Jacob Friefeld, is a research historian at the Abraham Lincoln Presidential Library and Museum who’s written extensively on the Homestead Act, one of the great drivers of westward expansion. He says he has not come across the phenomenon of prairie madness in his own work, but notes that the modern recordings Velez used may be missing some sounds early settlers would have heard, like the howl of wolves or the rumbling of millions-strong herds of American bison. And if settlers were living in sod houses or dugouts, they may have also been treated to the regular sound of insects or other creatures living in the dirt walls.
In addition to the lack of 19th century recordings, studying the symptoms of mental illness in a population of people who lived over 100 years ago is also very difficult. As Velez notes, the specific language or names used for conditions can change, records may be inconsistent, and diagnoses can be affected by societal attitudes—ideas around gender roles or prejudice against certain groups, for example.
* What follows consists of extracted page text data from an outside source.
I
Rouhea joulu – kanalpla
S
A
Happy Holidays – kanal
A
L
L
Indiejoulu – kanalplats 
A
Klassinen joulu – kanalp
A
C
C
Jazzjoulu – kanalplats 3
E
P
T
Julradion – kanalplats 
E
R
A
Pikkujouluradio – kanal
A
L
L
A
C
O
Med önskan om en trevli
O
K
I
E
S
Similarly, it may be impossible to untangle how much any one episode of irritability or depression came from the soundscape and how much it was a reaction to the stress or the isolation, the latter of which may have been particularly jarring. Whereas further East people may have lived in more small, close-knit communities, once out in the plains neighbors were often miles away. The transition may have been hardest for women, who were often tasked with staying home, limiting their already meager prospects for stimulation and socialization. Add on to that the fear of freezing, or crop failure, or monetary ruin inherent in homesteading and it’s little wonder some folks were stressed.
In the end, Velez’s work can’t prove how much prairie madness really affected settlers, but it did finally give him an answer to the question that captured his imagination: there may indeed be something in the soundscape of the plains – in Smalley’s silence and McClung’s hateful wind – that may have affected the settler’s minds.
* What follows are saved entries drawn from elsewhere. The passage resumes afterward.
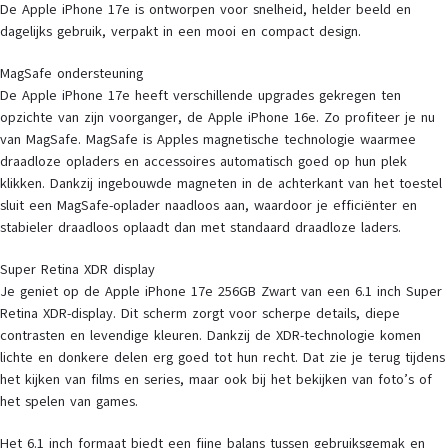
De Apple iPhone 17e is ontworpen voor snelheid, helder beeld en
dagelijks gebruik, verpakt in een mooi en compact design.
MagSafe ondersteuning
De Apple iPhone 17e heeft verschillende upgrades gekregen ten
opzichte van zijn voorganger, de Apple iPhone 16e. Zo profiteer je nu
van MagSafe. MagSafe is Apples magnetische technologie waarmee
draadloze opladers en accessoires automatisch goed op hun plek
klikken. Dankzij ingebouwde magneten in de achterkant van het toestel
sluit een MagSafe-oplader naadloos aan, waardoor je efficiënter en
stabieler draadloos oplaadt dan met standaard draadloze laders.
Super Retina XDR display
Je geniet op de Apple iPhone 17e 256GB Zwart van een 6.1 inch Super
Retina XDR-display. Dit scherm zorgt voor scherpe details, diepe
contrasten en levendige kleuren. Dankzij de XDR-technologie komen
lichte en donkere delen erg goed tot hun recht. Dat zie je terug tijdens
het kijken van films en series, maar ook bij het bekijken van foto’s of
het spelen van games.
Het 6.1 inch formaat biedt een fijne balans tussen gebruiksgemak en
It’s a reminder of how sounds have the power to shape our lives, even today and even outside the Great Plains. Lee said many scientists wonder if the changing soundscapes of the pandemic—due lockdowns and the transition to working from home—had effects on physical and mental well-being.
Pushing even further, he notes that sounds don’t travel as well in the thin atmosphere of Mars as they do on Earth. If the soundscape of the prairie leads to anxiety and depression for some, does that mean that one day, when humans get to Mars, settlers will once again curse the silence?